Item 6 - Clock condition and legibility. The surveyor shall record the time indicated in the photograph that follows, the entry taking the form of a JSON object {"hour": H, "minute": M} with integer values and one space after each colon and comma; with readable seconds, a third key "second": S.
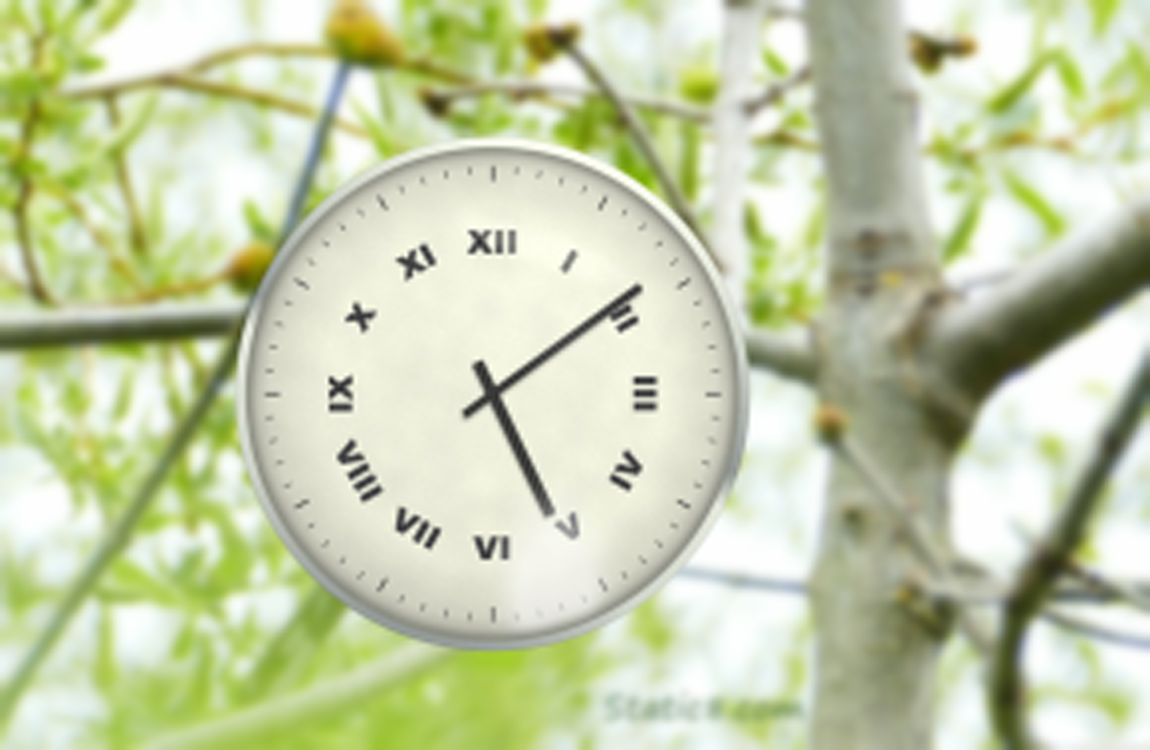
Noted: {"hour": 5, "minute": 9}
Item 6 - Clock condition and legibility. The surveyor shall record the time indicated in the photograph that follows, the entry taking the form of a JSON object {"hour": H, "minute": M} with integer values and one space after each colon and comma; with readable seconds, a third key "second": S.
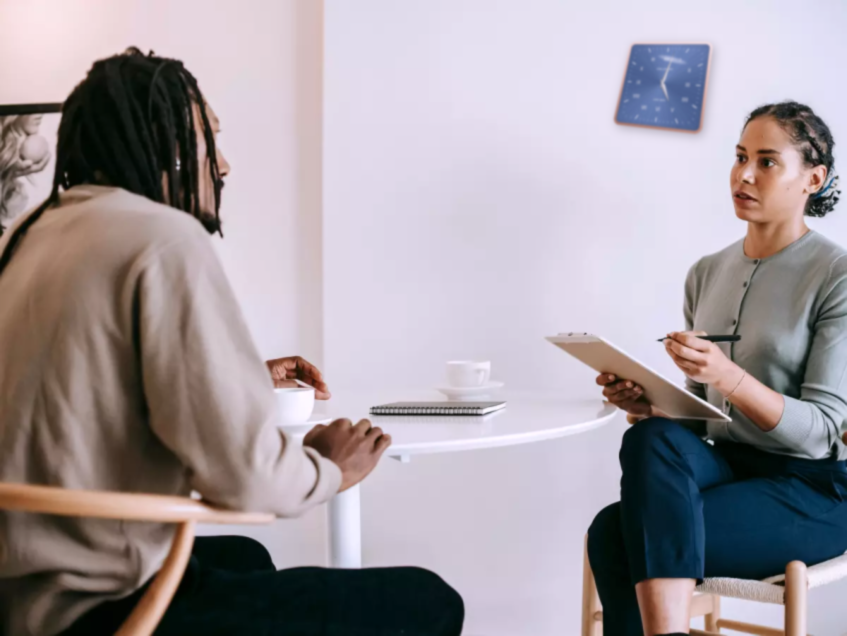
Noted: {"hour": 5, "minute": 2}
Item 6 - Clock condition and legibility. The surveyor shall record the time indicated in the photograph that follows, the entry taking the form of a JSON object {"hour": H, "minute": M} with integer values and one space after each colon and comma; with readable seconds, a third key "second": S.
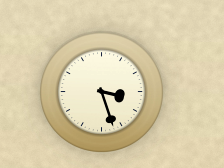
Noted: {"hour": 3, "minute": 27}
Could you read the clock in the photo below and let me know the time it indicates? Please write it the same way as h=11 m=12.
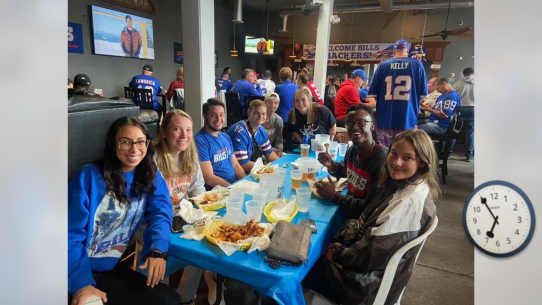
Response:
h=6 m=55
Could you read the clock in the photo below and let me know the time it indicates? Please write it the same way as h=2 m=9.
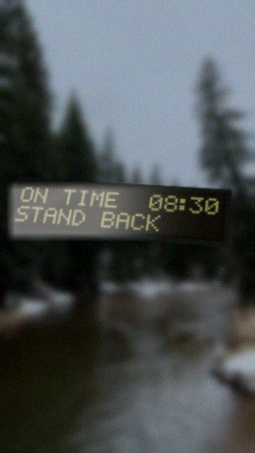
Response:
h=8 m=30
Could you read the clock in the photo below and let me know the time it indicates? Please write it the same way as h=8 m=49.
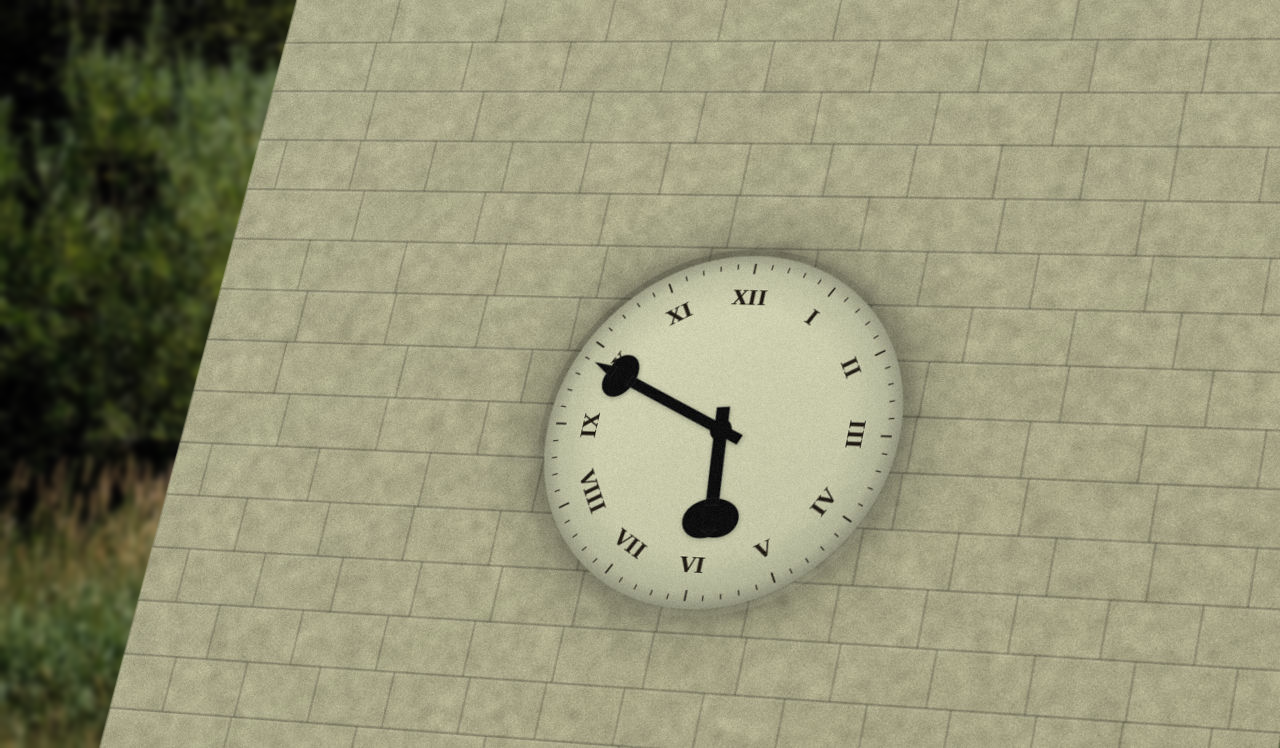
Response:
h=5 m=49
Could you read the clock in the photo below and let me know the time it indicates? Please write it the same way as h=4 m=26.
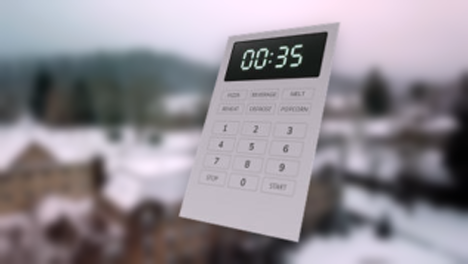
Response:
h=0 m=35
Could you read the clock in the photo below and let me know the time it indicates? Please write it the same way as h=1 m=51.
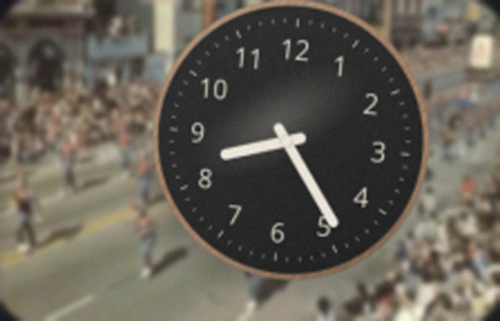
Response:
h=8 m=24
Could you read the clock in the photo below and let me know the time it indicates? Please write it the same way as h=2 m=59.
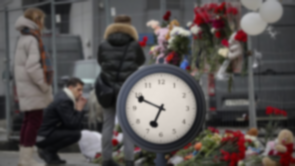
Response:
h=6 m=49
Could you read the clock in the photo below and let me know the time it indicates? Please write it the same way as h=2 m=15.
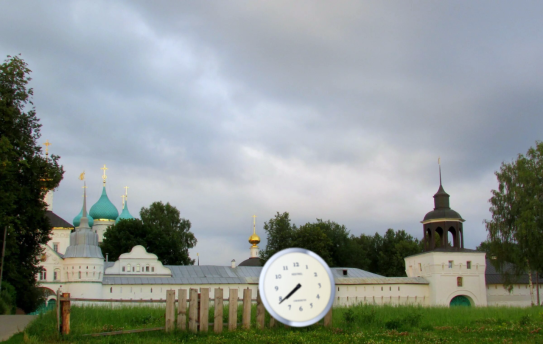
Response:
h=7 m=39
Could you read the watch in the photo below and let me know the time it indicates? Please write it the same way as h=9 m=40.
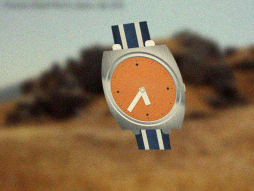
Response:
h=5 m=37
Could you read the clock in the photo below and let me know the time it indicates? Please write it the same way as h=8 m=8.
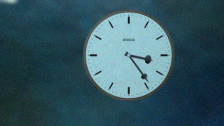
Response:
h=3 m=24
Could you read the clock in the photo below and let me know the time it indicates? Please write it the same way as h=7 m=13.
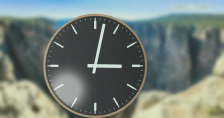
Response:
h=3 m=2
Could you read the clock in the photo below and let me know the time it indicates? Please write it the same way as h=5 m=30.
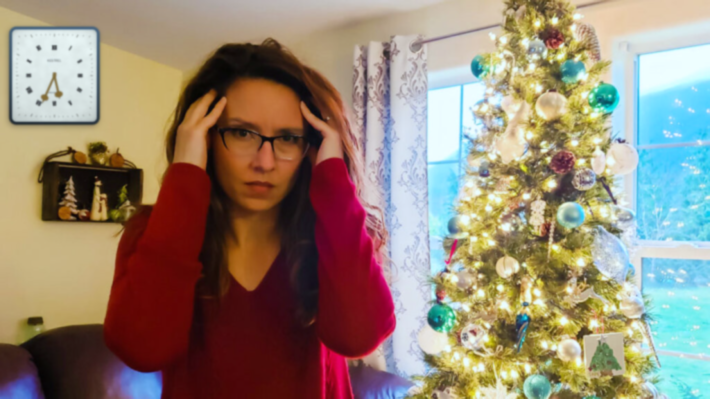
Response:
h=5 m=34
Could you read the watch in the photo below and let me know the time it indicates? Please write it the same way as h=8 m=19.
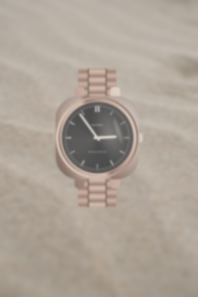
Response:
h=2 m=54
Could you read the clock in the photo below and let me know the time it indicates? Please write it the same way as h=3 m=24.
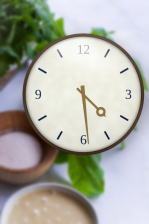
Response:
h=4 m=29
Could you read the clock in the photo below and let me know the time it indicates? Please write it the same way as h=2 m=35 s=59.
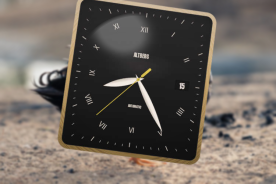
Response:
h=8 m=24 s=37
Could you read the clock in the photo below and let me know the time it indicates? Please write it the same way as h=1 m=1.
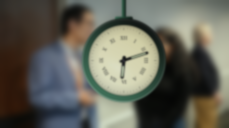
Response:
h=6 m=12
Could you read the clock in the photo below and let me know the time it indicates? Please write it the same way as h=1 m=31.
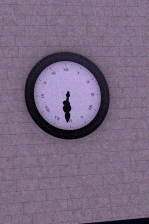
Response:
h=6 m=31
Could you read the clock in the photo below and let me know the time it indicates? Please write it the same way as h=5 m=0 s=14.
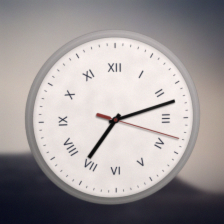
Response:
h=7 m=12 s=18
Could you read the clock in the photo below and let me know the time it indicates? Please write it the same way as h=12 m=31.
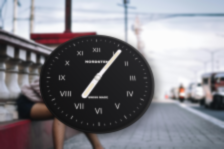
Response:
h=7 m=6
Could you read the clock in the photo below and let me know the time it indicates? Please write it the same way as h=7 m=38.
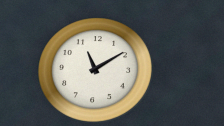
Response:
h=11 m=9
━━━━━━
◆ **WHAT TO DO**
Rewrite the listing above as a numbered list, one line per entry, skipping blank lines and omitting the pictures.

◆ **SOLUTION FOR THIS TASK**
1. Item 6 - Clock condition and legibility. The surveyor shall record the time indicated in the photograph that follows, the entry taking the form of a JSON object {"hour": H, "minute": M} with integer values and one space after each colon and comma; with readable seconds, a third key "second": S.
2. Noted: {"hour": 5, "minute": 9}
3. Item 6 - Clock condition and legibility. The surveyor shall record the time indicated in the photograph that follows, the entry taking the form of a JSON object {"hour": H, "minute": M} with integer values and one space after each colon and comma; with readable seconds, a third key "second": S.
4. Noted: {"hour": 5, "minute": 2}
5. Item 6 - Clock condition and legibility. The surveyor shall record the time indicated in the photograph that follows, the entry taking the form of a JSON object {"hour": H, "minute": M} with integer values and one space after each colon and comma; with readable seconds, a third key "second": S.
6. Noted: {"hour": 3, "minute": 27}
7. Could you read the clock in the photo below and let me know the time it indicates? Please write it the same way as h=11 m=12.
8. Response:
9. h=6 m=55
10. Could you read the clock in the photo below and let me know the time it indicates? Please write it the same way as h=2 m=9.
11. Response:
12. h=8 m=30
13. Could you read the clock in the photo below and let me know the time it indicates? Please write it the same way as h=8 m=49.
14. Response:
15. h=5 m=49
16. Could you read the clock in the photo below and let me know the time it indicates? Please write it the same way as h=4 m=26.
17. Response:
18. h=0 m=35
19. Could you read the clock in the photo below and let me know the time it indicates? Please write it the same way as h=1 m=51.
20. Response:
21. h=8 m=24
22. Could you read the clock in the photo below and let me know the time it indicates? Please write it the same way as h=2 m=59.
23. Response:
24. h=6 m=49
25. Could you read the clock in the photo below and let me know the time it indicates? Please write it the same way as h=2 m=15.
26. Response:
27. h=7 m=39
28. Could you read the watch in the photo below and let me know the time it indicates? Please write it the same way as h=9 m=40.
29. Response:
30. h=5 m=37
31. Could you read the clock in the photo below and let me know the time it indicates? Please write it the same way as h=8 m=8.
32. Response:
33. h=3 m=24
34. Could you read the clock in the photo below and let me know the time it indicates? Please write it the same way as h=7 m=13.
35. Response:
36. h=3 m=2
37. Could you read the clock in the photo below and let me know the time it indicates? Please write it the same way as h=5 m=30.
38. Response:
39. h=5 m=34
40. Could you read the watch in the photo below and let me know the time it indicates? Please write it the same way as h=8 m=19.
41. Response:
42. h=2 m=54
43. Could you read the clock in the photo below and let me know the time it indicates? Please write it the same way as h=3 m=24.
44. Response:
45. h=4 m=29
46. Could you read the clock in the photo below and let me know the time it indicates? Please write it the same way as h=2 m=35 s=59.
47. Response:
48. h=8 m=24 s=37
49. Could you read the clock in the photo below and let me know the time it indicates? Please write it the same way as h=1 m=1.
50. Response:
51. h=6 m=12
52. Could you read the clock in the photo below and let me know the time it indicates? Please write it the same way as h=1 m=31.
53. Response:
54. h=6 m=31
55. Could you read the clock in the photo below and let me know the time it indicates? Please write it the same way as h=5 m=0 s=14.
56. Response:
57. h=7 m=12 s=18
58. Could you read the clock in the photo below and let me know the time it indicates? Please write it the same way as h=12 m=31.
59. Response:
60. h=7 m=6
61. Could you read the clock in the photo below and let me know the time it indicates? Please write it the same way as h=7 m=38.
62. Response:
63. h=11 m=9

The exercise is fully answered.